Cappy Stults, owner and president of insurance agency Allen & Stults in Hightstown, N.J., says his firm began initiating conversations about the process long before the governor's announcement. He says he has been telling homeowners that they need to wait for decisions at the federal, state and municipal levels before deciding to make repairs or rebuilding.
According to one diagram laid out by FEMA under the 2012 Flood Insurance Reform Act, which requires rates to rise as high as 25 percent over the next five years, an individual could save more than $90,000 over 10 years if he or she were to build three feet above base-flood elevation.
Flood maps are subject to change, says Stults, and he is urging clients planning to rebuild to do so at a height of three feet above the ABFE.
Chris Grasso, vice president of personal lines for Liberty Insurance Associates Inc. in Millstone, N.J., says that the governor's decision has taken any ambiguity out of the process of rebuilding.
"You are going to have to make changes," he says.
Without those changes, he continues, homeowners can expect to pay substantially higher premiums or be unable to obtain insurance because they have not met the minimal requirements FEMA has set-out.
"No one should rush out and rebuild until they know what the flood requirements are because the result would be extreme and immediate," notes Andrew C. Harris, president of Liberty Insurance.
Harris notes that the governor's order gives insurers better understanding about underwriting the risks because they now understand they will be writing wind polices for homes that are built to more stringent code.
Micael Isler, assistant vice president for The Property Casualty Insurers Association of America, underscored this point, saying, "The enactment and enforcement of tough standards for building codes, property development and other loss prevention and mitigation requirements are a key component to long-term natural catastrophe preparation."

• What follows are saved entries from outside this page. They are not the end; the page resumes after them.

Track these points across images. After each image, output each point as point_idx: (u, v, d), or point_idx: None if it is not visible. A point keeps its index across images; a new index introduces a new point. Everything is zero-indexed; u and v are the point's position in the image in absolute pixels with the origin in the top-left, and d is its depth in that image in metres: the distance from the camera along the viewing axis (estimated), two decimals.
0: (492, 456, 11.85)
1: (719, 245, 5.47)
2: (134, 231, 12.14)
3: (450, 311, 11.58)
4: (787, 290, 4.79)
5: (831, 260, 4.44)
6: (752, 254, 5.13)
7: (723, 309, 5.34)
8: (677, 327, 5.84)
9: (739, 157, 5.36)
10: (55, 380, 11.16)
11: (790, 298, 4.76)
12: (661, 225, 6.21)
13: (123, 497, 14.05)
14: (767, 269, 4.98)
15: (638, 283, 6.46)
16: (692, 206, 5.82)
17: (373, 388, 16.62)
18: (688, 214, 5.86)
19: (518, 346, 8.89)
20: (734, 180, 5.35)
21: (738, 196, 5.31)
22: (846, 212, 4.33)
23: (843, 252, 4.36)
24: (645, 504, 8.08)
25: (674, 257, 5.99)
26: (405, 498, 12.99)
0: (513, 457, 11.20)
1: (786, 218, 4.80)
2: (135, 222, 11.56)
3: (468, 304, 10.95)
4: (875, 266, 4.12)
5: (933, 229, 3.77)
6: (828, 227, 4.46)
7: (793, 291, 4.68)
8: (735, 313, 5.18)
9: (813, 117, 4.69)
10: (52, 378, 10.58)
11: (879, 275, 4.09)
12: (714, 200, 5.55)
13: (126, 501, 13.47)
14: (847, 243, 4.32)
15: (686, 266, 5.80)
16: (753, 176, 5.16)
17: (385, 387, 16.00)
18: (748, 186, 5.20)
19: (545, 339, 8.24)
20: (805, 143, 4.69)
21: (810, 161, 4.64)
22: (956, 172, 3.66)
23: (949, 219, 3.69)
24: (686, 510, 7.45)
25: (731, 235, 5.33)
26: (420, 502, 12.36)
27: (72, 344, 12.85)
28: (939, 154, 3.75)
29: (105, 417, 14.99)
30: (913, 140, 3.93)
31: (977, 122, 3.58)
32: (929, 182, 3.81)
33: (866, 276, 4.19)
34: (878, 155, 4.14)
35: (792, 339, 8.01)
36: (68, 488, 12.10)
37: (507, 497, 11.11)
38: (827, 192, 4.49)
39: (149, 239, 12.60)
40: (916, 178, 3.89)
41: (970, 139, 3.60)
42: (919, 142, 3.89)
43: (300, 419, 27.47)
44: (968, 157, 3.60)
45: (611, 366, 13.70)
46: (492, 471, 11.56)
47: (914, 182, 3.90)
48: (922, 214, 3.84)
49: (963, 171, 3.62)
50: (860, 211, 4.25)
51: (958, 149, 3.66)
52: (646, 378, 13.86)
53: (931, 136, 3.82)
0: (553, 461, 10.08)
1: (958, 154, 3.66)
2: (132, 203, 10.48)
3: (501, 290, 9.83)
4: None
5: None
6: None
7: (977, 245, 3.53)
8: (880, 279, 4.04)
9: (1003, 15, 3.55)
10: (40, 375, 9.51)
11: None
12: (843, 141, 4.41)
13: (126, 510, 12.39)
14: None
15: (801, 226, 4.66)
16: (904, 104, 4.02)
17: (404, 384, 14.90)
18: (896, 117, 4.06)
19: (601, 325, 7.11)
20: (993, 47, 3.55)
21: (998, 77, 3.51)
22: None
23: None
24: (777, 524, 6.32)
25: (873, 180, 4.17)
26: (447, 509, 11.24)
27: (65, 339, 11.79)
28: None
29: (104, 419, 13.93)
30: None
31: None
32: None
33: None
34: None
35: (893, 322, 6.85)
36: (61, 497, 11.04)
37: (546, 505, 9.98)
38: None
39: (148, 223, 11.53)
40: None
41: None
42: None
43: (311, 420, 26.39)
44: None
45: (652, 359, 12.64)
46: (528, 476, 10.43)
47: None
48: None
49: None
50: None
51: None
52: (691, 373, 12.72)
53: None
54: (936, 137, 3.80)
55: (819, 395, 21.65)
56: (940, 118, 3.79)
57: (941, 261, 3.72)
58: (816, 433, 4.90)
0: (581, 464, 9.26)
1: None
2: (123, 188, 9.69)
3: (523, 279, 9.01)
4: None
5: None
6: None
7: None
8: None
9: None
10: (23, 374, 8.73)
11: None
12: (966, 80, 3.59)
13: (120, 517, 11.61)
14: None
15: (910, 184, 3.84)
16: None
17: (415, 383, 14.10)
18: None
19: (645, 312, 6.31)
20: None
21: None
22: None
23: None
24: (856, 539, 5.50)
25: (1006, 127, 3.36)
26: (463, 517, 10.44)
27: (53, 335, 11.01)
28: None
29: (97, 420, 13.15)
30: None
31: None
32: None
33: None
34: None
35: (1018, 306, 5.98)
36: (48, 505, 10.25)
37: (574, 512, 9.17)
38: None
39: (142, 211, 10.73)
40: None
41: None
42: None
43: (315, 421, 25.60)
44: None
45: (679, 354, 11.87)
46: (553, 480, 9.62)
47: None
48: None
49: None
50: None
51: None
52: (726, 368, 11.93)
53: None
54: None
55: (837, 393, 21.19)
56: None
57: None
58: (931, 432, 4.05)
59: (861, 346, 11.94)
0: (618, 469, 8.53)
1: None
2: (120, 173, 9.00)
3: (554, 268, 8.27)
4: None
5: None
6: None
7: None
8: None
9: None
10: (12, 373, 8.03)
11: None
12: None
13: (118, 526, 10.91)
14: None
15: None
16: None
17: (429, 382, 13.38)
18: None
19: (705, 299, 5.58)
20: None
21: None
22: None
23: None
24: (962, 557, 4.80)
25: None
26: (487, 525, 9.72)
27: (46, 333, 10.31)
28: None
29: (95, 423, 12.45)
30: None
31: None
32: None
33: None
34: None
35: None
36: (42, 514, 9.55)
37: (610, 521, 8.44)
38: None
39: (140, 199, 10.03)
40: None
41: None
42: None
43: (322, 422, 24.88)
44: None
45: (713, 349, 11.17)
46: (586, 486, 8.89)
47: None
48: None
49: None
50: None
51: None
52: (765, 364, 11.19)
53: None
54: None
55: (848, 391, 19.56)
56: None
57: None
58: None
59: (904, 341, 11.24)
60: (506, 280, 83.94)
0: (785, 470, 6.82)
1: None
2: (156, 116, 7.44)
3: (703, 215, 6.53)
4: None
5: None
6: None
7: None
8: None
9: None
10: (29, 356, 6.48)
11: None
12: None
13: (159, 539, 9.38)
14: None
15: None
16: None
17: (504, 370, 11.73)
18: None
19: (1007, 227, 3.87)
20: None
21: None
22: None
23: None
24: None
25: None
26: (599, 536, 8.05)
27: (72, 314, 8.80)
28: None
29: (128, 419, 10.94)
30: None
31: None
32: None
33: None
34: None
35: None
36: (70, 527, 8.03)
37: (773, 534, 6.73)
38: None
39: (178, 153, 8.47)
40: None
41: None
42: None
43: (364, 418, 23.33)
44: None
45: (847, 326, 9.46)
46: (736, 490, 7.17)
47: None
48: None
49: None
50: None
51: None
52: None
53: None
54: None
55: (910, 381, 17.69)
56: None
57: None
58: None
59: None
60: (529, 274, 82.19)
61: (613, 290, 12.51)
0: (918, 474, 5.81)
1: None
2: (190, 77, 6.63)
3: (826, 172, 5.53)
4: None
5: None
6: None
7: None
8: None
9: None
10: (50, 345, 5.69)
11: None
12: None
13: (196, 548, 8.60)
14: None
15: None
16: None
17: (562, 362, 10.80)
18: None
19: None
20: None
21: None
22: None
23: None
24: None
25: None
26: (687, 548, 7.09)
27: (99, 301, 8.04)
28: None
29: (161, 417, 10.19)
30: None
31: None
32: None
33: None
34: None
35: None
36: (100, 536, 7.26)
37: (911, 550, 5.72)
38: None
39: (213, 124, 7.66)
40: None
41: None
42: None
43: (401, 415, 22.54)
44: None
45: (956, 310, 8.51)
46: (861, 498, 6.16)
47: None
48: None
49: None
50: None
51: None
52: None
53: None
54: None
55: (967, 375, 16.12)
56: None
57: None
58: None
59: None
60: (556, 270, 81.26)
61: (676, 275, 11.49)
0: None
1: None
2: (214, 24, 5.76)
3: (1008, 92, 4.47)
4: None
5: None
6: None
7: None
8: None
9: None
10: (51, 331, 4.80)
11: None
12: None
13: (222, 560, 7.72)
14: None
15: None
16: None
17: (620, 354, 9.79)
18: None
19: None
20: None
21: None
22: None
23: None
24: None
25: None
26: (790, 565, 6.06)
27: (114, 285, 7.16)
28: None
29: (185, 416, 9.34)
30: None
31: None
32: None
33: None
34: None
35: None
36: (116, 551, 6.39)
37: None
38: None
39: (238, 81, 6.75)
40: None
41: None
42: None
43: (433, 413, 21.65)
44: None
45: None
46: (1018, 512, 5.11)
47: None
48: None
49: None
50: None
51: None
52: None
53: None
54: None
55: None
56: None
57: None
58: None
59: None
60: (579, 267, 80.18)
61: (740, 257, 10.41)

Julie Rochman, president and chief executive officer for the Insurance Institute for Business & Home Safety, says that it is important for the governor to act quickly because "people want some return to normalcy."
However, the cost of mitigation will not come cheap, adding between $30,000 and $60,000 to the cost of rebuilding the home, says Rochman, according to the governor's figures. However, by getting out ahead on this issue, New Jersey will avoid "the stark delineation between what was thrown-up and those [buildings] that were built to code" post-Hurricane Katrina in New Orleans.
Harris says that Sandy has accelerated the process of getting the ABFE out to the public and that has been a headache of sorts for agents. Usually, there is a six month period of education for consumers, he says. However, to get the details out to municipalities and professionals as quick as possible, the consumer process was skipped, leaving it to agents to educate their clients.
As the re-building process moves forward, property owners will have their insurance settlement and mitigation grant money from the federal government to help, but ultimately, the cost will be on the shoulders of the homeowner, says Harris.
And the shore is facing a landscape that may never be the same. Stults notes that it will be a long rebuilding process for the area.
"There are those homeowners with rentals that want to get their houses ready for the summer of 2013," he says. "I tell them to think. The summer of 2013 is lost; think about 2014."